## WRITTEN TASK
Could you pull the text of every row below and repeat each line word for word, leaving the pictures out?
***** DATA SHOWN *****
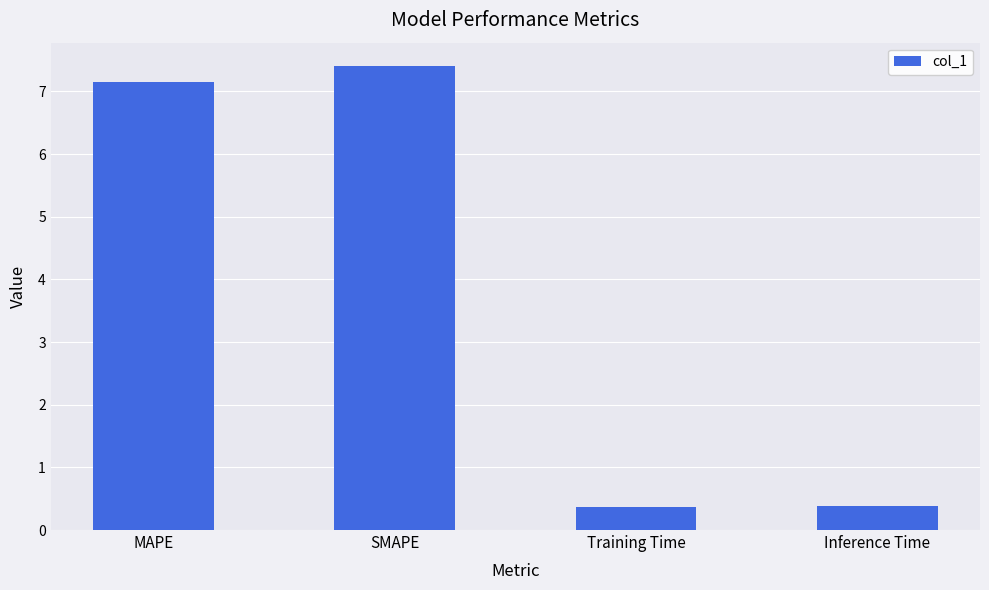

Does the chart contain stacked bars?

No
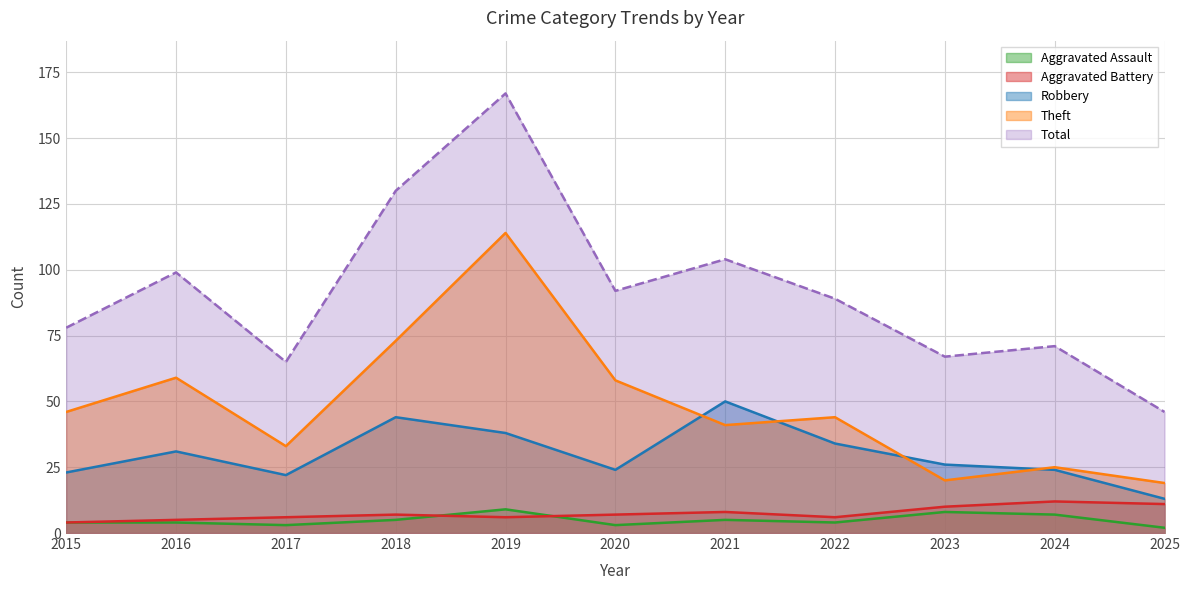

True or false: Theft and Aggravated Assault cross at least once.

False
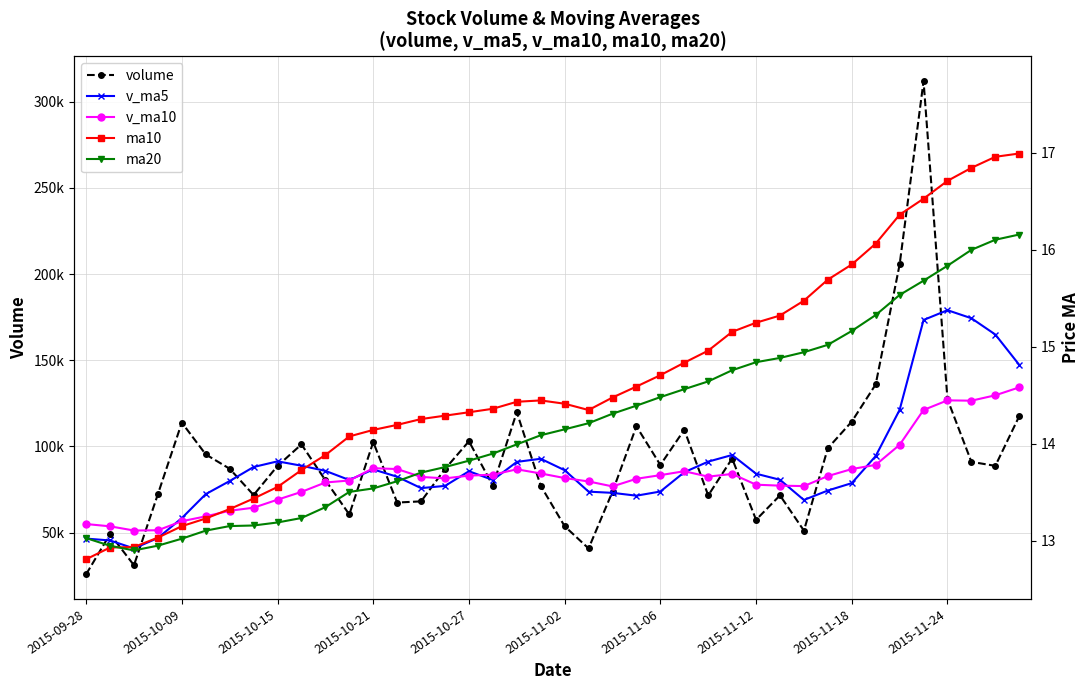

How many values in the v_ma10 series exceed 82315?

20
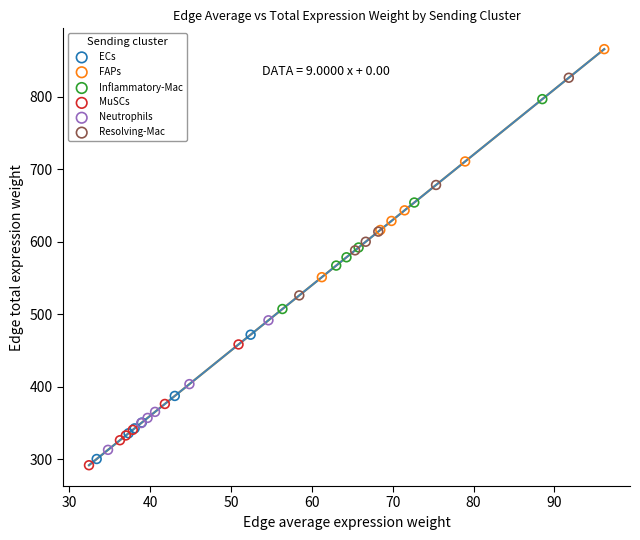

Which series has the largest Y range (max minus min)?

FAPs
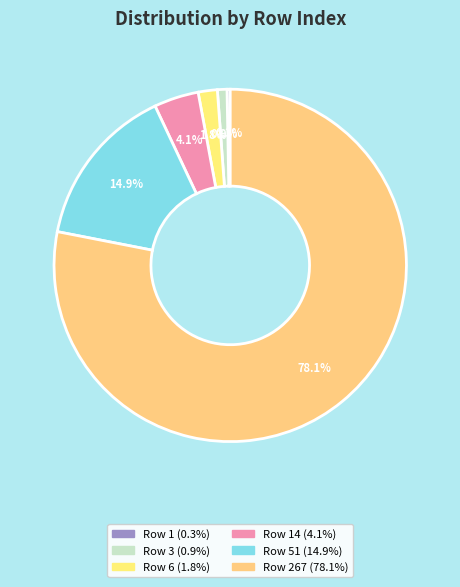

How many slices are in this pie chart?

6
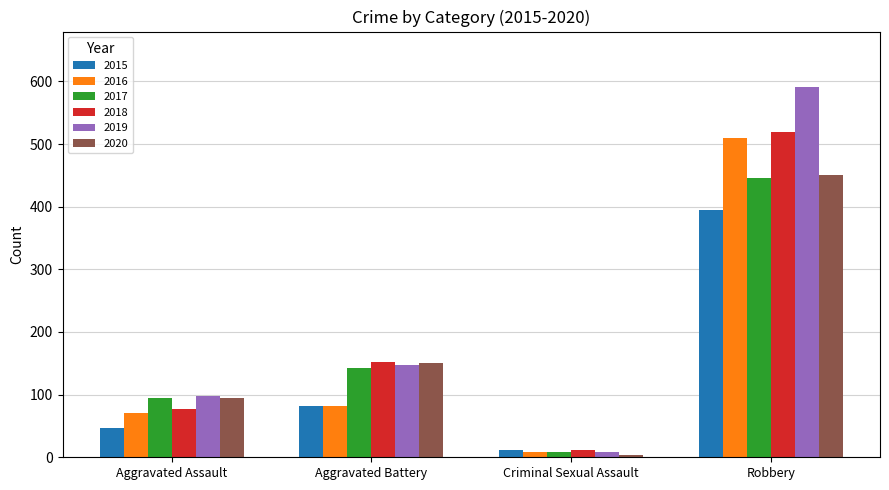

What are all the series names shown in the legend?

2015, 2016, 2017, 2018, 2019, 2020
*****
## SOLVED PROBLEM
Does the chart contain stacked bars?

No

True or false: Theft and Aggravated Assault cross at least once.

False

How many values in the v_ma10 series exceed 82315?

20

Which series has the largest Y range (max minus min)?

FAPs

How many slices are in this pie chart?

6

What are all the series names shown in the legend?

2015, 2016, 2017, 2018, 2019, 2020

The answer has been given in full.